There are positive changes in panelization and in how materials are batched and sent to sites. We are routinely using manufactured floor trusses, roof trusses, and wall panels. We are experimenting with adding value to these components by performing more operations in the factory and pre-assembling trusses into cassettes to shorten cycle times.

Arguably, the most efficient builder in the US is NVR in the mid-Atlantic region. They bid subs separately from materials, which they provide in precise amounts to job sites. Work on increasing what is in the panels when they reach the site, and standardized panels that can work for different designs, is encouraging.

But it is also notable that NVR in the mid-Atlantic comes as close as anyone to having the preconditions for modular—high density of projects, huge market share to influence the market and balance out demand and supply. And they have stopped short of modular.

The political distraction

On one level, there is no reason to discourage entrepreneurs from trying new modular solutions. Who knows, one may find the golden answer to all these challenges. So, in that sense, optimism does not hurt.

However, the danger is that many of our politicians want to believe modular will be the game changer that makes houses affordable—because that is much easier to believe in and hope for than to address the real root causes: entitlements and infrastructure.

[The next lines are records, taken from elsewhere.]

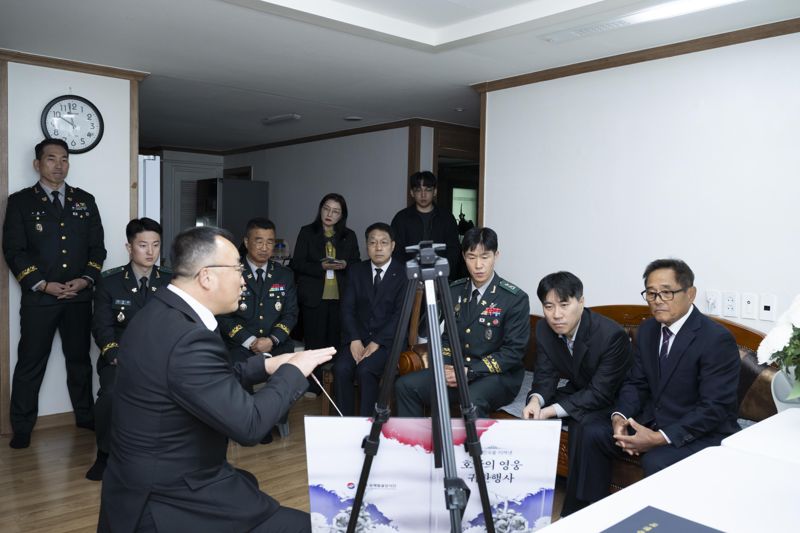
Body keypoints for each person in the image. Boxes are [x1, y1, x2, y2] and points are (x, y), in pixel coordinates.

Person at [98, 226, 335, 533]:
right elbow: (249, 425)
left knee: (249, 484)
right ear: (207, 277)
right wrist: (295, 370)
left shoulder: (159, 312)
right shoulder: (188, 337)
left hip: (137, 481)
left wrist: (265, 367)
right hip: (170, 498)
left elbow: (197, 381)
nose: (244, 279)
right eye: (238, 268)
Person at [572, 258, 741, 510]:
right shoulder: (648, 330)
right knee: (592, 429)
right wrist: (620, 416)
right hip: (653, 419)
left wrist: (660, 438)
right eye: (651, 293)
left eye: (667, 292)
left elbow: (714, 408)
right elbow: (636, 383)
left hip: (701, 432)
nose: (658, 299)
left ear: (690, 293)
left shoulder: (716, 339)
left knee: (656, 459)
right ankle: (585, 513)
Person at [2, 138, 106, 449]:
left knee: (79, 360)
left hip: (78, 297)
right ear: (37, 164)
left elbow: (97, 248)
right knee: (30, 362)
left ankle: (85, 415)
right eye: (51, 159)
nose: (59, 164)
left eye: (64, 159)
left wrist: (85, 280)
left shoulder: (84, 200)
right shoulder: (21, 202)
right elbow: (14, 250)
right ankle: (22, 427)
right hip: (39, 299)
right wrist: (42, 284)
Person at [522, 271, 633, 516]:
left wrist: (549, 411)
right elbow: (545, 375)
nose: (556, 314)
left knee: (583, 425)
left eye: (564, 304)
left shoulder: (610, 335)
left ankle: (577, 511)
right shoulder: (544, 329)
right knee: (531, 416)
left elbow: (601, 393)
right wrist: (535, 401)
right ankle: (524, 499)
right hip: (582, 389)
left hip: (615, 397)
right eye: (548, 306)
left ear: (581, 302)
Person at [395, 227, 530, 418]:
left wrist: (469, 372)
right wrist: (447, 366)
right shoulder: (454, 290)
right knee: (405, 386)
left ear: (496, 256)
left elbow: (512, 353)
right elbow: (446, 339)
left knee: (471, 400)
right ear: (463, 256)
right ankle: (414, 444)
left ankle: (474, 448)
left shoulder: (514, 299)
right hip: (457, 372)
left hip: (496, 377)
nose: (478, 265)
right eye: (471, 257)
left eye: (485, 257)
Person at [85, 218, 170, 481]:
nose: (150, 252)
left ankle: (171, 456)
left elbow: (178, 324)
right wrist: (115, 355)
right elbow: (102, 326)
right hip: (120, 359)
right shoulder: (110, 282)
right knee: (109, 396)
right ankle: (105, 455)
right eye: (143, 245)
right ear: (129, 247)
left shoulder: (171, 281)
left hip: (161, 360)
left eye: (155, 245)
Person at [291, 193, 360, 396]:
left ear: (342, 215)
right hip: (314, 297)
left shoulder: (349, 235)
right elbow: (298, 264)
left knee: (336, 344)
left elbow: (356, 263)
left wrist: (345, 264)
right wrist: (320, 266)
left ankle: (335, 386)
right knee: (315, 344)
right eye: (326, 209)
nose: (330, 214)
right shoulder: (307, 232)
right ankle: (314, 386)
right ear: (320, 209)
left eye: (335, 211)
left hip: (340, 298)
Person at [334, 222, 405, 416]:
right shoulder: (356, 271)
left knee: (365, 370)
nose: (378, 247)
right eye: (373, 242)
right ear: (367, 246)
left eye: (383, 242)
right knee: (341, 368)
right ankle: (344, 423)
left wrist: (377, 342)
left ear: (393, 245)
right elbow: (347, 308)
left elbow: (400, 316)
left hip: (386, 343)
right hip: (357, 338)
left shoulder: (404, 274)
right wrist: (354, 339)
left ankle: (369, 426)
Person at [219, 217, 298, 363]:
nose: (264, 248)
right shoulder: (231, 271)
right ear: (247, 242)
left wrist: (272, 340)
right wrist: (250, 341)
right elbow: (222, 315)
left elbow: (290, 314)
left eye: (270, 242)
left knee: (293, 381)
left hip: (277, 345)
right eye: (259, 241)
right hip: (240, 346)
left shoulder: (284, 274)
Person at [390, 171, 461, 280]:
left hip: (441, 277)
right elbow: (396, 251)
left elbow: (454, 250)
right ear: (412, 193)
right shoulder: (401, 218)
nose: (423, 195)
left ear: (435, 192)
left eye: (428, 190)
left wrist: (443, 271)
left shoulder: (446, 217)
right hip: (408, 279)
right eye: (418, 190)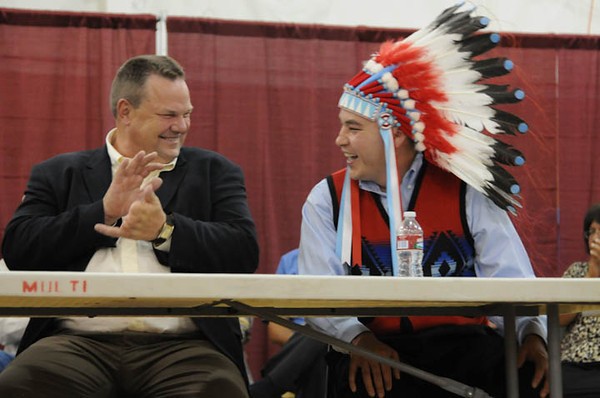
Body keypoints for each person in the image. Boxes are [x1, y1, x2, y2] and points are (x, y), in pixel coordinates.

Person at [298, 4, 549, 398]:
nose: (340, 140)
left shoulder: (465, 190)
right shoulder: (326, 199)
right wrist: (357, 340)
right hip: (372, 347)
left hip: (462, 346)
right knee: (364, 380)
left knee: (525, 375)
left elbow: (512, 278)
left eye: (353, 127)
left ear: (393, 133)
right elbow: (316, 294)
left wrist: (532, 334)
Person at [0, 55, 259, 397]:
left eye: (187, 114)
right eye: (169, 115)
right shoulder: (60, 173)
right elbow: (19, 250)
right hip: (74, 344)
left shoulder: (215, 172)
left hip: (186, 349)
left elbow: (244, 250)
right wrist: (103, 211)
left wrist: (165, 231)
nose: (181, 126)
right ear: (125, 112)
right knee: (18, 388)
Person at [250, 249, 328, 398]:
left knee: (326, 328)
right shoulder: (291, 260)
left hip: (346, 339)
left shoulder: (351, 259)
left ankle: (268, 386)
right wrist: (305, 348)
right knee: (321, 338)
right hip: (300, 353)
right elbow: (276, 331)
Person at [559, 202, 600, 397]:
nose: (596, 238)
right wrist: (592, 274)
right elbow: (560, 317)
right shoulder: (576, 272)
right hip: (576, 363)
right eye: (591, 231)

It is important to help those politicians understand that even if a game-changing innovation were found for modular off-site construction, it would not, in the long run, lower home prices. Why? Because prices equilibrate supply and demand. If we are not increasing supply, a lower cost structure will not lower home prices—it will just raise land residuals.

Thought experiment: If Lennar is the first to find a huge cost advantage, will they sell houses for less than the market price, or use the advantage to buy even more land, outbidding others?

The answer is obvious. While it makes sense for us, as builders, to look for every advantage and cost savings we can, politicians should stop avoiding the hard work of real solutions: entitlement reform and building infrastructure at scale, rather than putting it on the back of every individual project.